Of much more import are more modern attempts to legislate the teaching of young earth creationism or intelligent design alongside evolution in public schools.
The most recent attempt that made it into the courtroom was Kitzmiller et al. v. Dover. There, the school district of the city of Dover, Delaware was told that they cannot maintain a policy requiring the teaching of Intelligent Design. The judge in that case ruled ...
ID cannot uncouple itself from its creationist, and thus religious, antecedents. (National Center for Science Education)
Is that decision fair? Is Intelligent Design inherently religious?
Would you like to make your own contribution to the creation vs. evolution debate?
BornDigital (their link no longer works, so I've removed it) reports that the July 13, 1925 issue of the Paris Soir chided the Americans for their attempt to determine whether a monkey or Adam was "the grandfather of Uncle Sam" ...

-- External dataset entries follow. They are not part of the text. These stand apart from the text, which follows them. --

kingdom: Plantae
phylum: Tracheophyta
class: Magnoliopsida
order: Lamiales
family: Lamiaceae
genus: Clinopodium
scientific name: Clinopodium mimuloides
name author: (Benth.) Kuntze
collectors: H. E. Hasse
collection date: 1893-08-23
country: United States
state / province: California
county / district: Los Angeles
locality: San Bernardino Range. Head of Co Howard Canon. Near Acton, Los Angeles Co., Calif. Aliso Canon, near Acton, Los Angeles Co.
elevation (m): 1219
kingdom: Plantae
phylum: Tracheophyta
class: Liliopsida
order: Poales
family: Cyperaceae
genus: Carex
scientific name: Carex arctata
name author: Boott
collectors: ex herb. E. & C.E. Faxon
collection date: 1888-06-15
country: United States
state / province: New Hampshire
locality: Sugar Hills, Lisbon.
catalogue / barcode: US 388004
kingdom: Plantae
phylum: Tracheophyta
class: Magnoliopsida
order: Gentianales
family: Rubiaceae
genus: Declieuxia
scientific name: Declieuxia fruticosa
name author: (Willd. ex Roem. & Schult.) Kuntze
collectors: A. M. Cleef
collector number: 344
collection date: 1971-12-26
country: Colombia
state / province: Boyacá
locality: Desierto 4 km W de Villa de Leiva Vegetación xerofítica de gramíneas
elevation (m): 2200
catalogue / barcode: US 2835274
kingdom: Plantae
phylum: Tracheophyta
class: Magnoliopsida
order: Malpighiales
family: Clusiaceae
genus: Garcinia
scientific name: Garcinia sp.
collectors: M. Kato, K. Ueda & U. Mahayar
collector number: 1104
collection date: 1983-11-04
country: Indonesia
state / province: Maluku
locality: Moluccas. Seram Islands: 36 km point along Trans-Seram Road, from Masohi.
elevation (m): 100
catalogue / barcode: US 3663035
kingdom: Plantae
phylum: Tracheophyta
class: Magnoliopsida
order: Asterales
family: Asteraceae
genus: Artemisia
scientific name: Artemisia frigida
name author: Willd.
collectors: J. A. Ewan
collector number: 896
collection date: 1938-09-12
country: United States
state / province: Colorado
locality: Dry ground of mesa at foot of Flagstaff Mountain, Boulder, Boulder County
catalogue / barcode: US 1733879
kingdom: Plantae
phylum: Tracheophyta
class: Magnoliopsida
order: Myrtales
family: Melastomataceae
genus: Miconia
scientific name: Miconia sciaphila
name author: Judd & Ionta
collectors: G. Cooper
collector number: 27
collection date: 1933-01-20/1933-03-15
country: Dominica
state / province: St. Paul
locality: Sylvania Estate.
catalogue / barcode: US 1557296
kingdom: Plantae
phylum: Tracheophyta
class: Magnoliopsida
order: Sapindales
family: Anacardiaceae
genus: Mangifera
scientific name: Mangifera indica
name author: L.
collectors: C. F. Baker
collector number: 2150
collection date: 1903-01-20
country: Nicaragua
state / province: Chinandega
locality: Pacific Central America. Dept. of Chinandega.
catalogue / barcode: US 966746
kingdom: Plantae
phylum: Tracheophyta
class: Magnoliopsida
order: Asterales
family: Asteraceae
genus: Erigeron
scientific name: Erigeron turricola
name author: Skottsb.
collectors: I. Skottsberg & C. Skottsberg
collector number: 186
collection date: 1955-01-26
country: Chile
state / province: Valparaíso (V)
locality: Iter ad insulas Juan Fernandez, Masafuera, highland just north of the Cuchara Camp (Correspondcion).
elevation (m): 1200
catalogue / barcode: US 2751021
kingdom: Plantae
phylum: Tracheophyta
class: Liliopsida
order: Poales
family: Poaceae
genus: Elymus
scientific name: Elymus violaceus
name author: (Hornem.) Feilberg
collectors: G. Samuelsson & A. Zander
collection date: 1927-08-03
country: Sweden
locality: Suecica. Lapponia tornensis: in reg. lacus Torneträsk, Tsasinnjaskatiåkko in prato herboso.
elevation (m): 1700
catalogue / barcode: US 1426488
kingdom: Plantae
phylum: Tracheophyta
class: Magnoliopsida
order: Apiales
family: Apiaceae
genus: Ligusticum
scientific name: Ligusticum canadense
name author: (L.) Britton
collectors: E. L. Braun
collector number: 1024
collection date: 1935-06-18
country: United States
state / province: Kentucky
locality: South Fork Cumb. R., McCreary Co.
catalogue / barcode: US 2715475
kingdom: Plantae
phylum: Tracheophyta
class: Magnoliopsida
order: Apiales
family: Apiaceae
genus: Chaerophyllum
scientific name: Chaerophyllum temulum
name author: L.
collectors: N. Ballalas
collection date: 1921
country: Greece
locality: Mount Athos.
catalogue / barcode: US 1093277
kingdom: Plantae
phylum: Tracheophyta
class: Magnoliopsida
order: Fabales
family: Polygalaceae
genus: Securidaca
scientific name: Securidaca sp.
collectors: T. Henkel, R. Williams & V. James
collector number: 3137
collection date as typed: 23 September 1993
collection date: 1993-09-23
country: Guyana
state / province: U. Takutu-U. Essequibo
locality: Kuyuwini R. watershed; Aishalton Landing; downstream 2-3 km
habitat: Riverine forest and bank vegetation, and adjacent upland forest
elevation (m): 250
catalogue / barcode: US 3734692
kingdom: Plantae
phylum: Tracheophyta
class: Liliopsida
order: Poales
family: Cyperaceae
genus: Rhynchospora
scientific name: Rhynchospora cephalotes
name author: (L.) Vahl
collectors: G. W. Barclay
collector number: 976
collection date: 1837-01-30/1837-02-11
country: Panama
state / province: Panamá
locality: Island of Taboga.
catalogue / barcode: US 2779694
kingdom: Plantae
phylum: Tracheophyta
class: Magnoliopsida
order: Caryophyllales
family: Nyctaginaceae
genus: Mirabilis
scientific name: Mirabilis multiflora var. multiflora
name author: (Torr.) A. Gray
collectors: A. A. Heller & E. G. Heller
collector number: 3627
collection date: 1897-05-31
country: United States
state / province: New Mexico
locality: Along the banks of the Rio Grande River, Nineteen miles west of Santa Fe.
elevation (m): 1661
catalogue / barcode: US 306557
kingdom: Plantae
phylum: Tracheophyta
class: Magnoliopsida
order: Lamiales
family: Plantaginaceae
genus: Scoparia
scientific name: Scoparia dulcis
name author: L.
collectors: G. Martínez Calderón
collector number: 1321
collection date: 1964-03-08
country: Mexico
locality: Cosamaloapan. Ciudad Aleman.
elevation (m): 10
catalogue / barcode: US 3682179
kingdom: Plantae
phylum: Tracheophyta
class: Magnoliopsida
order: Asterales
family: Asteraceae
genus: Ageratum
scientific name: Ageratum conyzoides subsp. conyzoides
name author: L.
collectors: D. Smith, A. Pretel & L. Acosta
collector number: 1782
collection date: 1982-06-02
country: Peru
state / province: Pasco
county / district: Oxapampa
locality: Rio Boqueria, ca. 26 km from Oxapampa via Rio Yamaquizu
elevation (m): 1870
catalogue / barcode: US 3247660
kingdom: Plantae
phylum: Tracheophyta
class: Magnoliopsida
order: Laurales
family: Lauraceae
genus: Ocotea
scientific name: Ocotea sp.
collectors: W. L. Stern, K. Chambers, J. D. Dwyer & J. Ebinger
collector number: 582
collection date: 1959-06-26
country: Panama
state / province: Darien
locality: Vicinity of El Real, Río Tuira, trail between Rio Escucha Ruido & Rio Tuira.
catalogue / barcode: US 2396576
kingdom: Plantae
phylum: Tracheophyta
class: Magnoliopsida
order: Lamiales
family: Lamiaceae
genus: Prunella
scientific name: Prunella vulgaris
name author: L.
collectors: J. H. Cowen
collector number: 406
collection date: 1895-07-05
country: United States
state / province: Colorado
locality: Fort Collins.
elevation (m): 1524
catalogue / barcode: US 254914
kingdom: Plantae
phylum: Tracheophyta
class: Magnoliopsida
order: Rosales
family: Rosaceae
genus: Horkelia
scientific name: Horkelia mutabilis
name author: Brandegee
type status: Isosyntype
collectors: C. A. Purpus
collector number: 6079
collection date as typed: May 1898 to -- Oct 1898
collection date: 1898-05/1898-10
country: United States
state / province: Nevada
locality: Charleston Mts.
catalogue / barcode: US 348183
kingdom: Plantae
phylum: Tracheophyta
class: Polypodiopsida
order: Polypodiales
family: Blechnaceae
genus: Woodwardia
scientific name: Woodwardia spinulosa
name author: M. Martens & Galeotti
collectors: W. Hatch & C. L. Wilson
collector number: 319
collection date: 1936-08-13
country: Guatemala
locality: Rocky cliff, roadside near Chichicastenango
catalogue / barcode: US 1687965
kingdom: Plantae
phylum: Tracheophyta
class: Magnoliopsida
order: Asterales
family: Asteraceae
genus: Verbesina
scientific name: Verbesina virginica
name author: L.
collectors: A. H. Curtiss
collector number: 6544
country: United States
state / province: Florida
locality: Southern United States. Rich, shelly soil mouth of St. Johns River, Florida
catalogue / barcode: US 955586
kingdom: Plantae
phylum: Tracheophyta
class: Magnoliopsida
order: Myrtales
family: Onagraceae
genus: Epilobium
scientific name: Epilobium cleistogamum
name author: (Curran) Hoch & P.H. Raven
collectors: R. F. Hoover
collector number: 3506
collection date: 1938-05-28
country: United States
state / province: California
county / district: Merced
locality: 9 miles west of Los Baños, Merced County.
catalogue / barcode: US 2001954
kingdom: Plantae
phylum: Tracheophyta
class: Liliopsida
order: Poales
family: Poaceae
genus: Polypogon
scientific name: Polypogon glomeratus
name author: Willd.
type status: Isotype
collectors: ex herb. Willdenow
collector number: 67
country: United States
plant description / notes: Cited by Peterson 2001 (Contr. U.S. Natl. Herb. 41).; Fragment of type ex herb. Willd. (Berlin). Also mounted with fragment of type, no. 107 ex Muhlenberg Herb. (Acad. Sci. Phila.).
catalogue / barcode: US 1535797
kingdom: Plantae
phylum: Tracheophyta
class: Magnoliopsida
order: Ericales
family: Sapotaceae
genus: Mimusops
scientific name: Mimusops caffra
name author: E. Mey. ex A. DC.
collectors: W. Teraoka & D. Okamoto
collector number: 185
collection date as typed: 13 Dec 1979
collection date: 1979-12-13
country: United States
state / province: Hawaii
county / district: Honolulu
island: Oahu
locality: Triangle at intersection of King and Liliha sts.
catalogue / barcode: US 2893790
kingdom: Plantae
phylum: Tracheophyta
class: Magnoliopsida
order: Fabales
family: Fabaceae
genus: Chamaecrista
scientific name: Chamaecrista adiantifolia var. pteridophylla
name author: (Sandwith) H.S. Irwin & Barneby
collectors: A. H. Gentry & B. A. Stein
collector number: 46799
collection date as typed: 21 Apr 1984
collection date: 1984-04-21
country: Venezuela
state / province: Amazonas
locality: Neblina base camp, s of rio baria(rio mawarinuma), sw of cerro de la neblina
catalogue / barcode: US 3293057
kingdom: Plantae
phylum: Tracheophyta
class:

"In any case if the Darwinian hypothesis should irritate any one it should only be the monkey. The monkey is an innocent animal- a vegetarian by birth. He has never placed God on a cross, knows nothing of the art of war, does not practice the lynch law and never dreams of assassinating his fellow beings. The day when science definitely recognizes him as the father of the human race the monkey will have no occasion to be proud of his descendants. That is why it must be concluded that the American Association which is prosecuting the teacher of evolution can be no other than the Society for Prevention of Cruelty to Animals."